Things were finally starting to percolate. Not much. But after being muted for seven innings in this notorious hitter’s ballpark by the Colorado Rockies, the Phillies were rallying. Pinch-hitting Didi Gregorius had just doubled in a run, and Realmuto stepped to the plate as the tying run with Bryce Harper on deck.

Realmuto hit the ball hard, too. But he lined it directly at Rockies reliever Carlos Estévez, who snared it out of midair and threw to second base to double off Gregorius and help send the Phillies to a 4-1 loss in the opener of a three-game series at Coors Field.

The Phillies fell to 1-4 on a road trip that can’t end soon enough. They have scored three runs or fewer in five of their last seven games, unacceptable for a team that is built to mash and trots out a $130 million lineup for most games.

Yes, it’s early. How early? The Phillies have played 11 games, 6.8% of the schedule. If they were an NFL team, it would still be the first quarter of Week 2.

But manager Joe Girardi’s behavior suggests an unusual urgency for the middle of April. Girardi has already shuffled the names in that expensive lineup. It hasn’t worked yet. Not even a night in the thin air of the Rocky Mountains could ignite the slumbering offense.

Rockies starter Chad Kuhl, the pride of Newark, Del., shut down the Phillies for six innings. He gave up a single to Harper in the first inning and didn’t allow another hit until Realmuto’s two-out single in the sixth.

It provided Aaron Nola with no margin for error, and to his credit, Nola didn’t make any until the sixth inning. He finally hung a sinker to Charlie Blackmon, who crushed a 453-foot leadoff homer to right-center field to snap a scoreless stalemate.

Return of the wild thing

It took four appearances for the wild José Alvarado to show up.

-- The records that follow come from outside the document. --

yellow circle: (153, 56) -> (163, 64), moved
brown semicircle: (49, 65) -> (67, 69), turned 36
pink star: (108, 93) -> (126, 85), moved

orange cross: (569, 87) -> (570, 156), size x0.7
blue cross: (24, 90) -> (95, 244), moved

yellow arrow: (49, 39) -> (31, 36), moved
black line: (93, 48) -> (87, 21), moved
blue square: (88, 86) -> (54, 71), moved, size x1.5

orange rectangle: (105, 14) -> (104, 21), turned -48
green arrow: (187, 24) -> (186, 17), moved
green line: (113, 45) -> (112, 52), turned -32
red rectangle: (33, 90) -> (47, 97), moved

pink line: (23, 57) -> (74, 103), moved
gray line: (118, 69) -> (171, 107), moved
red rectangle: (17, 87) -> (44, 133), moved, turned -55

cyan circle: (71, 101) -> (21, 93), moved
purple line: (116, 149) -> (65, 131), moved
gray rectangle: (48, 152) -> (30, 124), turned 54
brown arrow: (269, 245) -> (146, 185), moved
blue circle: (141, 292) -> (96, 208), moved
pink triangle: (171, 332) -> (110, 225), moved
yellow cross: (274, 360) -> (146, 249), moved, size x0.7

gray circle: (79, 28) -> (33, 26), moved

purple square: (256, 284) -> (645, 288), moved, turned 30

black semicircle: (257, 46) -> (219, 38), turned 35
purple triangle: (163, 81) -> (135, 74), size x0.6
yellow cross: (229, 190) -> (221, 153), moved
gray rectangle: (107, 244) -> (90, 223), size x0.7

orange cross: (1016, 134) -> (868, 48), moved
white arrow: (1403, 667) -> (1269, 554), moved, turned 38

With one on, one out, and Nola at 84 pitches in the sixth inning, Girardi trusted Alvarado to keep the deficit at 1-0. Instead, the big lefty uncorked two wild pitches, the second of which went through Realmuto’s legs and enabled C.J. Cron to score from third base.

Alvarado had neither issued a walk nor thrown a wild pitch in a total of three innings over his first three outings. Still, he will never be confused with a control artist. Girardi chose to bring him in rather than let Nola face lefty-hitting Ryan McMahon. Nola threw 76 pitches in each of his first two starts.

The Rockies stretched the lead to 4-0 in the seventh inning against reliever James Norwood. Randal Grichuk lined a two-run double over Nick Castellanos’ outstretched glove in right field.

Rough night for Rhys

Rhys Hoskins worked a two-out walk in the fourth inning, then got caught leaning at first base and was picked off by Rockies catcher Elias Díaz. Given how precious baserunners were against Kuhl, it qualified as a costly mistake.

In the fifth inning, Hoskins was poised to field Sam Hilliard’s slow roller to first base. But the ball hit the bag and bounced for a hit.

How’s that for a play that typified the Phillies’ first 11 games?